Autre exemple, le site des activistes politiques de moveon.org. Juste après le 11-Septembre, deux personnes ont fusionné leurs sites respectifs pour dire leur écœurement devant la manière dont les médias parlaient des musulmans et exploitaient la terreur. Leur principe était de partager avec d'autres cette indignation. Depuis, ils sont devenus un groupe de pression important, mobilisant ses membres dès qu'une loi jugée liberticide passe devant le Congrès. Cela prend parfois des proportions étonnantes.
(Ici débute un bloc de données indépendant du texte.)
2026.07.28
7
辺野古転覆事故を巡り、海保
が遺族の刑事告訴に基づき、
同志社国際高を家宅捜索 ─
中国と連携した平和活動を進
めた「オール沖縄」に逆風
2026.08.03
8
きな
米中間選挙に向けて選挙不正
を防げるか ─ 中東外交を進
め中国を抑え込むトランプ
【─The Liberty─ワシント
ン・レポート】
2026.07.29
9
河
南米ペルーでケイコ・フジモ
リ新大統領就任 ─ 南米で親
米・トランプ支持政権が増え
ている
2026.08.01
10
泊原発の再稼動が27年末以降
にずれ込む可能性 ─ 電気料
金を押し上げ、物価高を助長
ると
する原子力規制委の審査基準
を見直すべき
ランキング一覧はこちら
Ainsi, ils ont lancé une campagne contre Bush, "Anyone but Bush". Moveon a demandé à ses membres d'imaginer un spot publicitaire pouvant passer à la télé. Ilsont reçu 1 260propositions, venues d'un enfant de 9 ans comme des plus grosses agences. Tout le monde l'a fait gratuitement

 

Internet a-t-il changé votre façon d'appréhender la musique ?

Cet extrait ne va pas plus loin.